(Structured page parsing data)
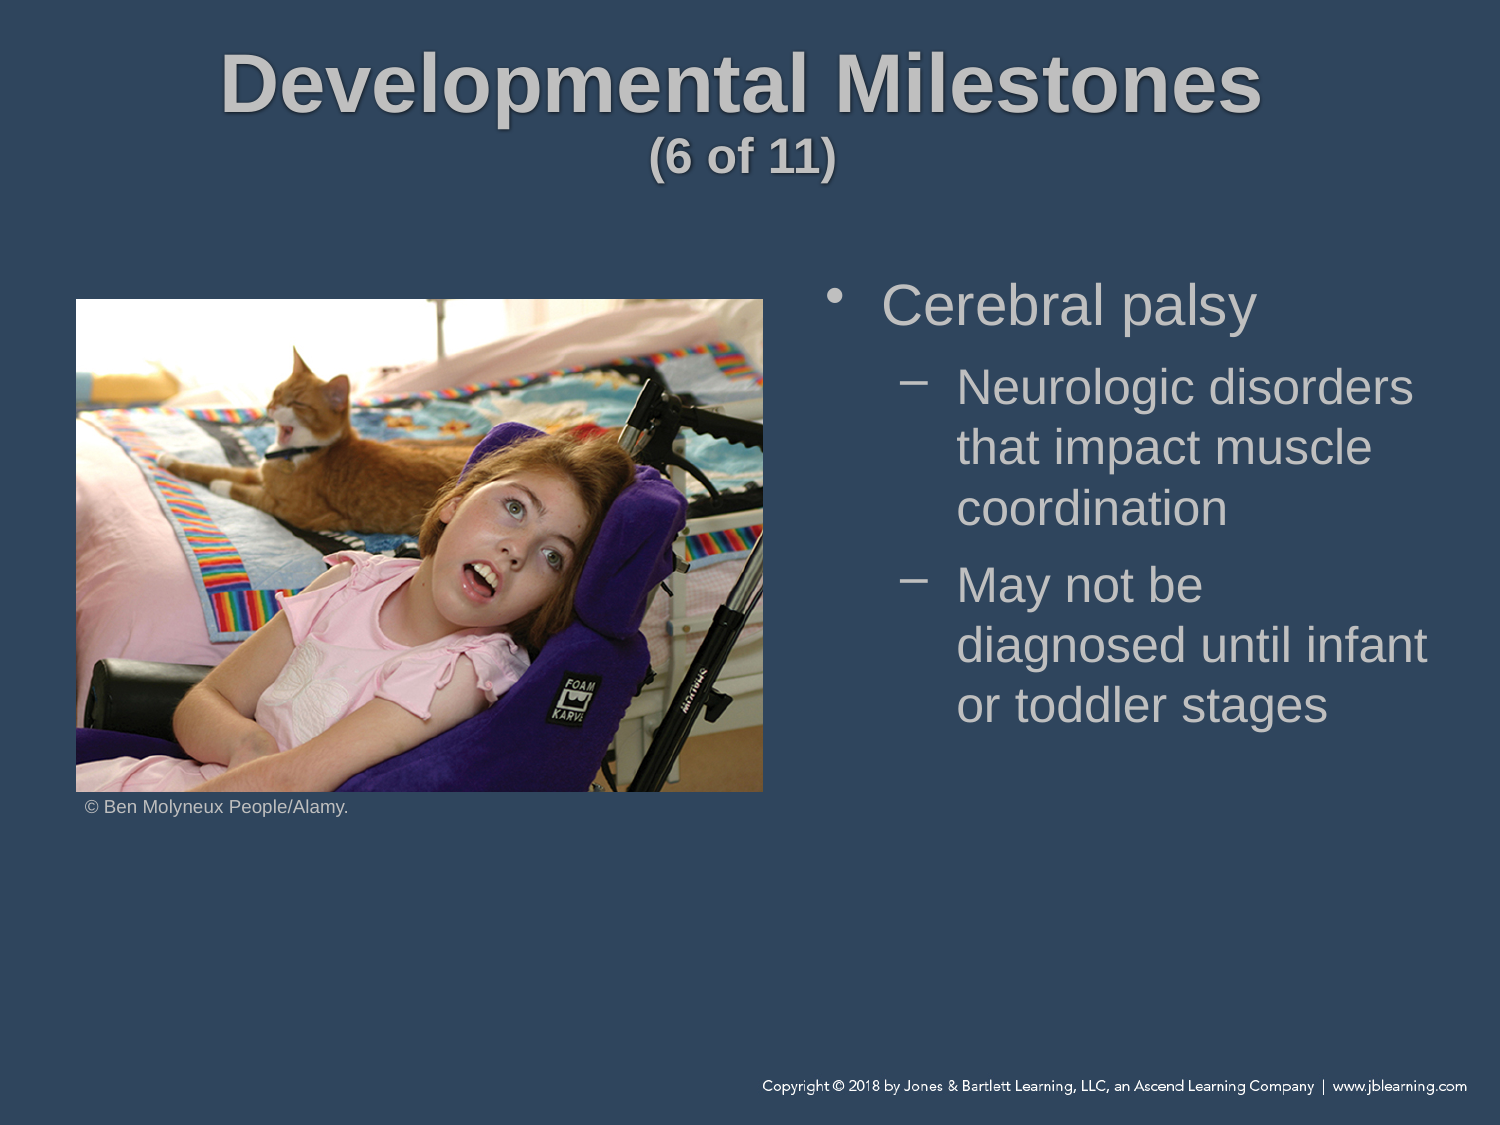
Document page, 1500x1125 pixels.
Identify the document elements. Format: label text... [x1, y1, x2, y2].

text_box © Ben Molyneux People/Alamy. [70, 787, 750, 825]
picture [0, 0, 1500, 1125]
title Developmental Milestones (6 of 11) [112, 37, 1388, 188]
list Cerebral palsy Neurologic disorders that impact muscle coordination May not be diagnosed until infant or toddler stages [786, 236, 1477, 1027]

> [What is expected]:
What is needed is a word-for-word transcription of all the entries, with the pictures dropped.

> [Task answer]:
Document page, 1500x1125 pixels.
Identify the document elements. Format: label text... [x1, y1, x2, y2].

text_box © Ben Molyneux People/Alamy. [70, 787, 750, 825]
picture [0, 0, 1500, 1125]
title Developmental Milestones (6 of 11) [112, 37, 1388, 188]
list Cerebral palsy Neurologic disorders that impact muscle coordination May not be diagnosed until infant or toddler stages [786, 236, 1477, 1027]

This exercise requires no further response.